*Your task*:
Set the data down again, exactly as it appears below.

Records contained in a dataset:
──────

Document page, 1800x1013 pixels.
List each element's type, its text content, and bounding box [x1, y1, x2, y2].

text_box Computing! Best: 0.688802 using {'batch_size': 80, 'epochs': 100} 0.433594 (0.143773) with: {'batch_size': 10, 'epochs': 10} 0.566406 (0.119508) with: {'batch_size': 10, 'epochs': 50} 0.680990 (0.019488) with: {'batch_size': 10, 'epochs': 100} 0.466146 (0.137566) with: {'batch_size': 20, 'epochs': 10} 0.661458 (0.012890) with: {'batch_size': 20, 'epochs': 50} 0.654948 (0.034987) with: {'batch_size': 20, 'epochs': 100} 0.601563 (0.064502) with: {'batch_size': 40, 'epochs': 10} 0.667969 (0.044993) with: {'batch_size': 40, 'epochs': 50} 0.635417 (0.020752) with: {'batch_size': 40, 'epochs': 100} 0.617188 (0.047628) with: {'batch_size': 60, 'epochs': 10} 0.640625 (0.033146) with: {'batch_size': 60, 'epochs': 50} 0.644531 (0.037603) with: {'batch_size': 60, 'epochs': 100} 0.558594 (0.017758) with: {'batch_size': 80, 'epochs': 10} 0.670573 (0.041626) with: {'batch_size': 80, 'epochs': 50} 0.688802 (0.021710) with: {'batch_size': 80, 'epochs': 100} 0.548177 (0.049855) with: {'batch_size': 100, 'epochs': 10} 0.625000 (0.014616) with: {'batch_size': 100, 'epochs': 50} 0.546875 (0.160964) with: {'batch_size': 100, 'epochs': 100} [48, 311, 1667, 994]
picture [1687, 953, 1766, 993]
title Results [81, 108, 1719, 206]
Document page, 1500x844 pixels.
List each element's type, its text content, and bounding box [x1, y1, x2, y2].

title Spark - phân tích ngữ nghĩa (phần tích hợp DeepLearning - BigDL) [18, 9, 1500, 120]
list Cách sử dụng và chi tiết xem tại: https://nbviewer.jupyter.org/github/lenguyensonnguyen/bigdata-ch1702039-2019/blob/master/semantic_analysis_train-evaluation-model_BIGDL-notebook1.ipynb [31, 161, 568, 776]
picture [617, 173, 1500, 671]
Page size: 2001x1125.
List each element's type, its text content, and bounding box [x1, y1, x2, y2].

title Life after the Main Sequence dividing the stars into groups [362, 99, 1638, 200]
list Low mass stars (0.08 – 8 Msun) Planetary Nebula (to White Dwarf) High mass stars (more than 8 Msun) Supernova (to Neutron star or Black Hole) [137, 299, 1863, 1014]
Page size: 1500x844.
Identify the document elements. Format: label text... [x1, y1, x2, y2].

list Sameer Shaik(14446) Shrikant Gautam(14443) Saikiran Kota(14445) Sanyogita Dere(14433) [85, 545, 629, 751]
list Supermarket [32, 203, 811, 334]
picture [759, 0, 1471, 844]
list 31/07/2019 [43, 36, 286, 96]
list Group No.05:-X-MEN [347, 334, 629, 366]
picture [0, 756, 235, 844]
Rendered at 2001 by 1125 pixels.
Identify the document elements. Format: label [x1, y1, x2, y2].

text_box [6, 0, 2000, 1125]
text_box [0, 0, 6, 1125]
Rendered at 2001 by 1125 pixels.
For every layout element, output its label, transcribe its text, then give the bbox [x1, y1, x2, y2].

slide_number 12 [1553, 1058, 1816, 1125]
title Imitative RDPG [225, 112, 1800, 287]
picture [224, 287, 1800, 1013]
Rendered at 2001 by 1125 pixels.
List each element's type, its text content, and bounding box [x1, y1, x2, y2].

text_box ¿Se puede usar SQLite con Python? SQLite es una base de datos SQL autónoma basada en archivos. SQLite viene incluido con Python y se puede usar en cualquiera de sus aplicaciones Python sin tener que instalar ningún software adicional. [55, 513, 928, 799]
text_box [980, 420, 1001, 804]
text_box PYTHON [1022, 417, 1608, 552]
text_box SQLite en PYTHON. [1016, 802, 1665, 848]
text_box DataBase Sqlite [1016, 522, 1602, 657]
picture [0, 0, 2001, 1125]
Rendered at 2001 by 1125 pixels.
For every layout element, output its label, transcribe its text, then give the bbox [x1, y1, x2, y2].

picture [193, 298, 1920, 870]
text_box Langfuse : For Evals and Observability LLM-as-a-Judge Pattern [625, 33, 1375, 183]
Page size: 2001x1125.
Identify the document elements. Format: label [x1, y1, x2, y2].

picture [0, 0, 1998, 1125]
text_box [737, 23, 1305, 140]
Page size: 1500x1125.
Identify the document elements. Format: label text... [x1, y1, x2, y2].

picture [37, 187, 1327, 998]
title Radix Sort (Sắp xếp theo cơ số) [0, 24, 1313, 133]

──────

*Answer section*:
Document page, 1800x1013 pixels.
List each element's type, its text content, and bounding box [x1, y1, x2, y2].

text_box Computing! Best: 0.688802 using {'batch_size': 80, 'epochs': 100} 0.433594 (0.143773) with: {'batch_size': 10, 'epochs': 10} 0.566406 (0.119508) with: {'batch_size': 10, 'epochs': 50} 0.680990 (0.019488) with: {'batch_size': 10, 'epochs': 100} 0.466146 (0.137566) with: {'batch_size': 20, 'epochs': 10} 0.661458 (0.012890) with: {'batch_size': 20, 'epochs': 50} 0.654948 (0.034987) with: {'batch_size': 20, 'epochs': 100} 0.601563 (0.064502) with: {'batch_size': 40, 'epochs': 10} 0.667969 (0.044993) with: {'batch_size': 40, 'epochs': 50} 0.635417 (0.020752) with: {'batch_size': 40, 'epochs': 100} 0.617188 (0.047628) with: {'batch_size': 60, 'epochs': 10} 0.640625 (0.033146) with: {'batch_size': 60, 'epochs': 50} 0.644531 (0.037603) with: {'batch_size': 60, 'epochs': 100} 0.558594 (0.017758) with: {'batch_size': 80, 'epochs': 10} 0.670573 (0.041626) with: {'batch_size': 80, 'epochs': 50} 0.688802 (0.021710) with: {'batch_size': 80, 'epochs': 100} 0.548177 (0.049855) with: {'batch_size': 100, 'epochs': 10} 0.625000 (0.014616) with: {'batch_size': 100, 'epochs': 50} 0.546875 (0.160964) with: {'batch_size': 100, 'epochs': 100} [48, 311, 1667, 994]
picture [1687, 953, 1766, 993]
title Results [81, 108, 1719, 206]
Document page, 1500x844 pixels.
List each element's type, its text content, and bounding box [x1, y1, x2, y2].

title Spark - phân tích ngữ nghĩa (phần tích hợp DeepLearning - BigDL) [18, 9, 1500, 120]
list Cách sử dụng và chi tiết xem tại: https://nbviewer.jupyter.org/github/lenguyensonnguyen/bigdata-ch1702039-2019/blob/master/semantic_analysis_train-evaluation-model_BIGDL-notebook1.ipynb [31, 161, 568, 776]
picture [617, 173, 1500, 671]
Page size: 2001x1125.
List each element's type, its text content, and bounding box [x1, y1, x2, y2].

title Life after the Main Sequence dividing the stars into groups [362, 99, 1638, 200]
list Low mass stars (0.08 – 8 Msun) Planetary Nebula (to White Dwarf) High mass stars (more than 8 Msun) Supernova (to Neutron star or Black Hole) [137, 299, 1863, 1014]
Page size: 1500x844.
Identify the document elements. Format: label text... [x1, y1, x2, y2].

list Sameer Shaik(14446) Shrikant Gautam(14443) Saikiran Kota(14445) Sanyogita Dere(14433) [85, 545, 629, 751]
list Supermarket [32, 203, 811, 334]
picture [759, 0, 1471, 844]
list 31/07/2019 [43, 36, 286, 96]
list Group No.05:-X-MEN [347, 334, 629, 366]
picture [0, 756, 235, 844]
Rendered at 2001 by 1125 pixels.
Identify the document elements. Format: label [x1, y1, x2, y2].

text_box [6, 0, 2000, 1125]
text_box [0, 0, 6, 1125]
Rendered at 2001 by 1125 pixels.
For every layout element, output its label, transcribe its text, then give the bbox [x1, y1, x2, y2].

slide_number 12 [1553, 1058, 1816, 1125]
title Imitative RDPG [225, 112, 1800, 287]
picture [224, 287, 1800, 1013]
Rendered at 2001 by 1125 pixels.
List each element's type, its text content, and bounding box [x1, y1, x2, y2].

text_box ¿Se puede usar SQLite con Python? SQLite es una base de datos SQL autónoma basada en archivos. SQLite viene incluido con Python y se puede usar en cualquiera de sus aplicaciones Python sin tener que instalar ningún software adicional. [55, 513, 928, 799]
text_box [980, 420, 1001, 804]
text_box PYTHON [1022, 417, 1608, 552]
text_box SQLite en PYTHON. [1016, 802, 1665, 848]
text_box DataBase Sqlite [1016, 522, 1602, 657]
picture [0, 0, 2001, 1125]
Rendered at 2001 by 1125 pixels.
For every layout element, output its label, transcribe its text, then give the bbox [x1, y1, x2, y2].

picture [193, 298, 1920, 870]
text_box Langfuse : For Evals and Observability LLM-as-a-Judge Pattern [625, 33, 1375, 183]
Page size: 2001x1125.
Identify the document elements. Format: label [x1, y1, x2, y2].

picture [0, 0, 1998, 1125]
text_box [737, 23, 1305, 140]
Page size: 1500x1125.
Identify the document elements. Format: label text... [x1, y1, x2, y2].

picture [37, 187, 1327, 998]
title Radix Sort (Sắp xếp theo cơ số) [0, 24, 1313, 133]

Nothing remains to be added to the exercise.